Plenty of very well known artists (writers and actors and fashion designers at least) live in this neighborhood, which I know because I do too. But it's not a place for struggling artists and street conversations about brush technique. More likely the artists around here talk about the interest rates they are getting on their portfolios of stocks and real estate, and if they bought years ago, when to sell out to a Russian or Saudi oligarch willing to pay anything for a view.

Because if you had bought in this hood (which you could do as a modestly successful artist back then) before about 1995 you probably made more on real estate than you ever made painting.
posted by spitbull at 9:39 AM on July 4, 2017 [2 favorites]


...Newark.
posted by Miko at 11:03 AM on July 4, 2017


So a lot of people have rightly responded that this is a romanticized question, and given that, we don't have enough info to help you. If you can specify what disciplines of arts you're most interested in (different disciplines have different core hoods), that would help people advise you. More broadly: given that there's no real center of artsy anymore, it's not clear what you're actually looking for.

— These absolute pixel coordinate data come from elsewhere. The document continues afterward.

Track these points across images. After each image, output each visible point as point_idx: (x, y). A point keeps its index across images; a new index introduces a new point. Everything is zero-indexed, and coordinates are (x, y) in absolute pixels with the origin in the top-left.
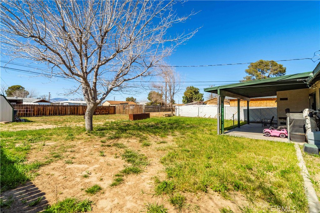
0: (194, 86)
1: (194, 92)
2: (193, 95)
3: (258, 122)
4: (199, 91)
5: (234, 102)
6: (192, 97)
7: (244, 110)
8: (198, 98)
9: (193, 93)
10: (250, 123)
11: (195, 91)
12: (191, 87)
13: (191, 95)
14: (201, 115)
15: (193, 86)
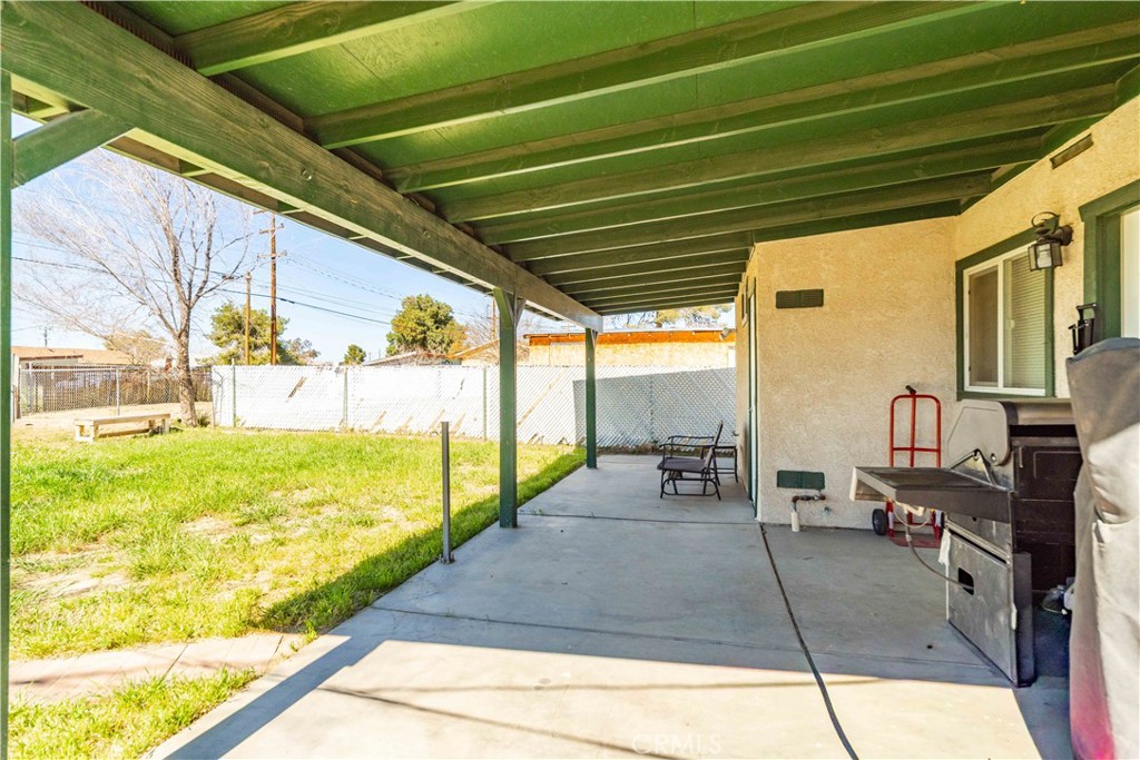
0: (432, 297)
1: (432, 317)
2: (428, 329)
3: (640, 451)
4: (451, 314)
5: (547, 347)
6: (425, 338)
7: (576, 384)
8: (446, 340)
9: (430, 322)
10: (601, 460)
11: (435, 316)
12: (419, 298)
13: (421, 328)
14: (362, 420)
15: (427, 296)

It's definitely true that people who've devoted their lives to doing interesting work in the arts don't have the time or desire to walk down the street talking about it. I lived in NYC for a decade (in a number of different neighborhoods, and as pointed out above, they were the cheapest, not the most "artsy") and my colleagues were not at all centralized. Almost none of us lived near the venues where we performed or displayed our work.

If I had to pick a single hood currently populated by the highest % of actual working artists making interesting work/events/culture *in their neighborhood*, yes, I'd say Bushwick. But that's not a particularly quiet, comfy, green, or resource-filled hood – i.e., it's not a place one would generally recommend to somebody for whom price weren't an object.
posted by kalapierson at 10:33 PM on July 4, 2017


Price not an object? West Village.

Real World? Bushwick, living in Ridgewood.

Or, moved to Detroit. Or Berlin.
(Or, just as far away, Jersey City)
posted by From Bklyn at 6:42 AM on July 5, 2017


Nothing in Manhattan, not even in Inwood. In Brookyln, north-west Bushwick/northern East Williamsburg. The part with all the industrial buildings, some still vacant. Also, Gowanus. It smells a bit, but there are a bunch of studios in the area.